È difficile ora prevedere quale sarà il futuro della lotta alla violenza contro le donne in un mondo sempre più testosteronico e belligerante, non sappiamo se il movimento troverà una modalità più sostenibile nel lungo periodo, identificando ed espellendo per primo le spinte opportunistiche che emergono al proprio interno o se dovremo rassegnarci a perdere alcune delle importanti acquisizioni che questo movimento ha portato, ma vorrei partire da questa situazione per riflettere su ciò che sta avvenendo anche nella Chiesa riguardo alle donne.

Negli anni 2018/2020 si è visto accendersi a livello globale l’interesse verso la “questione femminile” nella Chiesa, con l’aggregarsi di gruppi, reti internazionali ed eventi significativi (come non ricordare l’evento di Voices of Faith fuori dalle mura vaticane l’8 marzo 2018?), non è stato facile dare visibilità al disagio delle donne cattoliche, ha richiesto un grosso impegno che ha coinvolto molto i social media, ma anche la stampa e la riflessione teologica. Questo innesco ha portato ad alcune azioni particolarmente significative come la campagna per il voto alle donne al sinodo e l’indagine internazionale sulle donne cattoliche.

Con il termine del Sinodo sull’Amazzonia e la pubblicazione dell’enciclica Querida Amazonia si è sperimentato che nonostante la pressante richiesta interna (da parte dei vescovi stessi), nulla veniva concesso alle donne. La prima fase del Sinodo sulla Sinodalità ha reso evidente che in tutti i paesi del mondo, a ogni latitudine, la questione dell’autorità delle donne nella chiesa emergeva come una richiesta pressante, così se n’è discusso apertamente nelle fasi successive, per arrivare al documento finale pubblicato nell’ottobre 2024, dove si dice semplicemente che i tempi non sono maturi.
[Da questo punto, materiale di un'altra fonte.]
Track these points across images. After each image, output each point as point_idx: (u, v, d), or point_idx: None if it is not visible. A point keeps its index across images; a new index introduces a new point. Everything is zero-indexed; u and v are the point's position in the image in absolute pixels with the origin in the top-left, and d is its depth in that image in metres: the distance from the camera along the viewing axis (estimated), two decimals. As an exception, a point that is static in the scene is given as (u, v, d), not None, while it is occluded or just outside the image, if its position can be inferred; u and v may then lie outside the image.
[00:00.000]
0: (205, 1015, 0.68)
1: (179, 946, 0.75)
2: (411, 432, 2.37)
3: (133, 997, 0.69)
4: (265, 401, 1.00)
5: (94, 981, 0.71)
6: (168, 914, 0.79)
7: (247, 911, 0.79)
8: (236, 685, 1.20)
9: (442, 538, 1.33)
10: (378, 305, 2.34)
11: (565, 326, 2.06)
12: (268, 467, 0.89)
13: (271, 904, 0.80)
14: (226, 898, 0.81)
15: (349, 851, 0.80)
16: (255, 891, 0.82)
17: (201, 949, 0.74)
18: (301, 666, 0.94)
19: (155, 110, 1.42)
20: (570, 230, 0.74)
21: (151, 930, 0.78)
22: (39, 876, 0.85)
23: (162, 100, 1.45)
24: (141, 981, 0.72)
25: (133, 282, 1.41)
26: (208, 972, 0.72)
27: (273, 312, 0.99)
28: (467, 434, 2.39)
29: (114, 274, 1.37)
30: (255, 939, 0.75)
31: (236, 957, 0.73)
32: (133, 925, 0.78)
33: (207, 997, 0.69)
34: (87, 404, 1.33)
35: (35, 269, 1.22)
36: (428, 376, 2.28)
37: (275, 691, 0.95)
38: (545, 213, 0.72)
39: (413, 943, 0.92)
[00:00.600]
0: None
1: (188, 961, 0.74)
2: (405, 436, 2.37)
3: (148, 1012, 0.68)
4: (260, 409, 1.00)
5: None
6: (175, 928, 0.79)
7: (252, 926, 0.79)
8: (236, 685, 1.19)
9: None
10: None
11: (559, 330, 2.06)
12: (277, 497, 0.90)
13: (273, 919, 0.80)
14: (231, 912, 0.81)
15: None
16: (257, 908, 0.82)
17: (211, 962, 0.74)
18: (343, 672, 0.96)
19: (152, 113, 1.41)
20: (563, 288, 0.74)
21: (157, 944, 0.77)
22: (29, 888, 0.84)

Insomma… ormai se ne era parlato a sufficienza, era diventato un argomento quasi scontato e quando, dopo il Sinodo, il grande carrozzone giubilare ha inghiottito ogni spazio e attenzione, le richieste delle donne sono nuovamente sparite.

Siamo stufi di parlare delle donne, veniamo a cose serie: dove mettiamo il bambolotto di Luce alto 8 metri il mese prossimo?

Evito di soffermarmi sulle nomine vaticane perché è ormai chiaro a tutti che non è questo che le donne volevano, né che hanno mai chiesto.

La parabola delle donne cattoliche è quindi speculare a quella del MeToo, con la feroce differenza che a differenza del movimento contro la violenza sulle donne, questo non ha prodotto alcun risultato concreto, se non quello di aver reso un tema sensibile e spinoso prima un oggetto di attenzione e poi quasi una moda cavalcata da chiunque, con possibili strumentalizzazioni. È abbastanza frustrante per chi ci ha messo tante energie.

Come andare avanti da qui? Difficile dirlo: Women Ordination Conference propone uno sciopero globale, l’idea è buona ma non nuova, l’abbiamo visto avere grande impatto in Germania nel 2019, ma siamo in un tempo diverso e non sono certa che sia ciò di cui c’è bisogno in questo momento. Il movimento deve riprendere energia e legittimità, spingendo l’asticella un po’ più in alto ed evitando di lasciarsi normalizzare, stabilendo un confine netto tra ciò che le donne chiedono e non chiedono. La parabola del Me Too ci racconta che i movimenti di opinione oggi hanno vita breve e sono solo le acquisizioni in termini di leggi e norme a restare, quindi è a quelle che bisogna puntare, senza sconti. E so benissimo che è la parte più difficile.

Un’ulteriore nota di preoccupazione riguarda il fatto che il rischio di una ondata infranta si verifichi anche per il grave scandalo degli abusi del clero sui minori e sulle donne: anche qui negli scorsi anni c’è stata un’impennata di attenzione con il coinvolgimento di personaggi “eccellenti”, ma se non si starà attenti basterà un’assoluzione a cancellare anni di impegno.